Ab 17. August wollten wir nach viel Vorbereitungsarbeit und Crewsuche am Palermo-Montecarlo Race teilnehmen. Leider fing sich unsere askew, das einzige Boot mit dem wir hätten teilnehmen können, wenige Wochen vorher einen schwer reparierbaren Getriebeschaden ein, sodass wir die Regatta absagen mussten. Eine Lösung war dennoch schnell gefunden: Eine Woche Ersatztörn ab Palermo, im Sinne des Race als Regattatraining und -viewing an dessen Startlinie. Zumindest dachten wir das.
Kurzfristig konnten wir eine Dufour 430 GL mit Lattengroß und Gennaker chartern - sicher groß genug für 6 Teilnehmer*innen, wir waren aber außerplanmäßig nur zu viert. Am Steg angekommen übernahmen wir das Boot und mussten die nächste Enttäuschung hinnehmen: Der (einzige) Gennaker für die Dufour ist für Leichtwind (laut Vercharterer bis 8kn Wind) geschnitten, die Wettervorhersage sagte konstant das doppelte für die Woche vorher. Also entschieden wir uns, ihn kostenlos zu stornieren und ohne loszufahren. Immerhin konnten wir uns auf guten Segelwind freuen!
Um der Hitze der Großstadt Palermo zu entfliehen legten wir noch am Samstag ab, legten uns in eine Bucht nördlich der Stadt und steckten unsere Erwartungen an die Woche ab: Was wollen wir üben, was wollen wir sehen? Und wie schaffen wir es trotzdem, Dienstag Mittag zum Regattastart wieder bei Palermo zu sein?

# [Aufgaben]
[A] Beantworte folgende Fragen zum Text über den Segeltörn ab Palermo:
(i) Welchen Schaden hatte sich die askew zugezogen?
(ii) Bis zu welcher Windstärke ist der Gennaker der Dufour laut Vercharterer geschnitten?
(iii) Wann wollte die Gruppe zum Regattastart wieder bei Palermo sein?
[B] Gib aus dem Text über den Segeltörn ab Palermo die Stelle von „Um der Hitze“ bis „Palermo zu sein?“ wortgetreu wieder.
[C] Schreib den Text über den Segeltörn ab Palermo im Anschluss an seinen letzten Satz weiter.

# [Vorliegende Datensätze]

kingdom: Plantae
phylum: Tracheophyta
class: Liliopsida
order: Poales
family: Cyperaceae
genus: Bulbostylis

# [Lösungen]
[A]
(i) Einen schwer reparierbaren Getriebeschaden.
(ii) Bis 8 kn Wind.
(iii) Am Dienstag Mittag.

[B]
Um der Hitze der Großstadt Palermo zu entfliehen legten wir noch am Samstag ab, legten uns in eine Bucht nördlich der Stadt und steckten unsere Erwartungen an die Woche ab: Was wollen wir üben, was wollen wir sehen? Und wie schaffen wir es trotzdem, Dienstag Mittag zum Regattastart wieder bei Palermo zu sein?

[C]
Sonntag ging es also los nach Ustica, eine sehr kleine Insel nördlich von Sizilien. Bei bis zu 20kn Wind machten wir uns mit den Trimmmöglichkeiten des Bootes vertraut und liefen so mit für ein neues Charterboot erstaunlichen Geschwindigkeiten gen Norden. Bei teils böigen Winden und mit der ein oder anderen Spontanwende tasteten wir die Buchten ab auf der Suche nach einem Ankerplatz - bei einer vulkanischen Insel aber leider quasi hoffnungslos. Es blieb uns nur der einzige Fähranleger der Insel - solange wir morgens vor der ersten Fähre weg sind. Bei leidenschaftlichen Diskussionen der Vorfahrtsregeln in Regatten anhand von Handy-Booten und Sonennbrillen-Großsegeln aßen wir zu Abend und erkundeten den Ort Ustica. Dieser ist definitiv einen Besuch wert - nur mit Ankern sollte man nicht rechnen. In der Nacht wurden wir mit unseren dank der Hitze dauer-geöffneten Luken von einer starken Gewitterfront überrascht - ohne Wind, dafür viel Wetterleuchten und Regen. Am nächsten Tag erfuhren wir, dass diesem Gewitter an der sizilianischen Küste die Supersegelyacht BAYESIAN zum Opfer gefallen war.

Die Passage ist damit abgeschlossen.